Juan walked past her, yanked the door open and hauled Ana up from her sleeping mat. He hit her with his bare fist. The blows hit her on the arms, with which she tried to protect her face. Then Juan grabbed his daughter's slender wrist with one hand, and with the other, he punched her repeatedly in the face. It wasn't until it had swollen up and blood dropped from her nose that he became aware of Isabel's distraught voice.

‘You'll kill her. You'll kill her. Stop!'

At that, Juan let the girl fall to the floor. He turned around to Isabel.

‘Did you know about this too?' he asked. His voice had suddenly gone quiet.

‘Me?' The fear Isabel felt was written in her eyes. ‘I wanted to tell you, but it …'

‘You knew!' Juan shook his head. He could understand nothing any more.

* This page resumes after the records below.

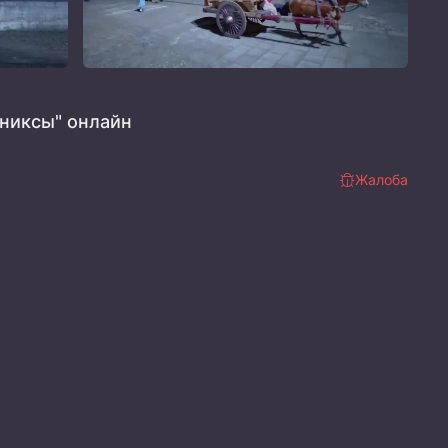
никсы" онлайн
Жалоба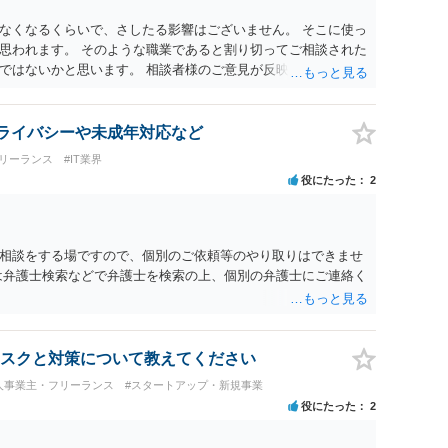
なくなるくらいで、さしたる影響はございません。 そこに使っ
思われます。 そのような職業であると割り切ってご相談された
ではないかと思います。 相談者様のご意見が反映されること
 プライバシーや未成年対応など
リーランス
#IT業界
役にたった
2
相談をする場ですので、個別のご依頼等のやり取りはできませ
は弁護士検索などで弁護士を検索の上、個別の弁護士にご連絡く
スクと対策について教えてください
人事業主・フリーランス
#スタートアップ・新規事業
役にたった
2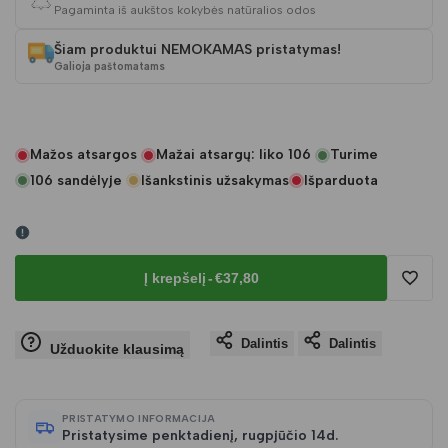
Pagaminta iš aukštos kokybės natūralios odos
Šiam produktui NEMOKAMAS pristatymas!
Galioja paštomatams
Mažos atsargos
Mažai atsargų: liko
106
Turime
106
sandėlyje
Išankstinis užsakymas
Išparduota
Į krepšelį
-
€37,80
Pridėt
Dalintis
Dalintis
į
Užduokite klausimą
norų
PRISTATYMO INFORMACIJA
Pristatysime penktadienį, rugpjūčio 14d.
sąraš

‘We wanted to surprise you,' whispered Isabel hoarsely.

Juan landed a mighty punch on Isabel's temple. She let out a loud cry, swayed and crumpled to the ground.

Bartolomé knew it was his turn next. His father's anger would definitely be even worse against him. He closed his eyes. There was no one to save him. But Juan did not hit him. Instead, he dragged his son into the front room to the washbasin. When Bartolomé opened his eyes, he saw the reflection of his blue face in the water. It reminded him of Don Matteo drowning kittens in a bucket back in the village.

‘Papa, please don't!' he stuttered.

Juan pulled off Bartolomé's clothes with shaking hands. He had great difficulty in controlling himself. Then he washed Bartolomé's naked, crooked body carefully. His movements were firm but not rough. Bartolomé hung there in his arms, limp as a ragdoll.

The thought ran through Bartolomé's head:
He's only doing nothing to me because he's going to take me to the Infanta.
He wished he'd been beaten like Ana and his mother. He wanted to have bruises and welts. Any pain would be better than this empty realisation that his father was going to deliver him to the royal court like a lifeless or, worse, an unloved, unvalued commodity.